Human trafficking exploits the most vulnerable people in the world. For children and women living in places of both extreme poverty and war, there is simply nowhere to go for safety and freedom.

According to the Trafficking In Persons Report on Sudan and South Sudan, families will often force girls into marriages, at times as a way to survive severe food insecurity by having one less mouth to feed. Traffickers and criminal groups also easily exploit internally displaced persons—people who have no shelter and have left their villages, often due to violence—or women and girls from rural areas because of extreme poverty.

Lift Up the Vulnerable focuses on the prevention of trafficking by addressing root causes of exploitation in Sudan and South Sudan. To do this, we work with grassroots local leaders—like Peter Lomago—in order to protect children and equip women (did you know that 40% of LUV’s indigenous partners are female!) who are the most vulnerable to modern-day slavery.

This month, we’re focusing on the impacts your gifts are making for girls and women in our network. Let’s start with a message from Peter Lomago, executive director of Hope For South Sudan, about a new initiative we’ve launched this year:

 

Seventy women from the surrounding community were identified and enthusiastically interested in being the first cohort for agricultural training.

 

“Women in our society play a pivotal role throughout the generations. They nurture the ground, impart moral values, and teach resilience to children. Women are mostly appreciated.
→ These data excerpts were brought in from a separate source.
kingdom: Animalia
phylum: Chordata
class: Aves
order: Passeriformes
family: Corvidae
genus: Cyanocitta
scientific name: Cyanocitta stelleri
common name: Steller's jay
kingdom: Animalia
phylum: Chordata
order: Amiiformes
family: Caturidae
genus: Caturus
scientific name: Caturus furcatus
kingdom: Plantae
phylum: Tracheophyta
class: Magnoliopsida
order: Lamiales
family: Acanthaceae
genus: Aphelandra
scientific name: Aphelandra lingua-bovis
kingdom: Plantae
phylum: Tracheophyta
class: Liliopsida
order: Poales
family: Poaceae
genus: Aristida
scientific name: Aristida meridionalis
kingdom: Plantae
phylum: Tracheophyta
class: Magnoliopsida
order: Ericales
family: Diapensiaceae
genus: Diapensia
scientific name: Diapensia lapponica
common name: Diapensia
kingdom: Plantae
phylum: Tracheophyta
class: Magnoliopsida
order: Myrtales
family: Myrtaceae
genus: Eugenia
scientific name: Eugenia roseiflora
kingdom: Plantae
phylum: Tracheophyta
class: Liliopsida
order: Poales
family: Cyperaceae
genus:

Contemporarily, however, women suffer a great deal if there is war and lack of political stability in the country. South Sudan’s female population outnumbered men, yet they are the least literate population.*

It is then our imperative with such awareness that Hope For South Sudan, an indigenous led organization, initiated a program this 2021 with Lift Up the Vulnerable and Rise Against Hunger to empower women through agriculture.

To uplift women from abject poverty requires a home base solution such as farming, income generation and vocational trainings. By doing so we realize steadfast improvement of livelihoods in our communities. We have so far engaged 70 community women to go through training in modern farm practices with the hope that they would also apply the knowledge in their own homestead with the aim of combating hunger and poverty in the country.

Most of the women are the breadwinners because of war and most of the men or husbands have been deployed to areas of conflict. Therefore, empowering women of South Sudan factually means transforming the country holistically.

Empower women empower the nation.– Peter Lomago

 

In The Moment of Lift by Melinda Gates, the author echoes what indigenous executive directors Peter, James, and Ezekiel—along with their staff—know and live out:

 

“When you lift up women, you lift up humanity… We need the help of every advocate now. Women and men. No one should be left out. Everyone should be brought in. Our call is to lift women up—and when we come together in this cause, we are the lift.

 

Together, we envision a world where vulnerable children and women are empowered and, through them, war-torn communities are transformed. Join us.

 

*According to UNESCO, South Sudan has an adult literacy rate of 34.52%. While the male literacy rate is 40.26%, for females it is 28.86%, showing a large gap between the genders.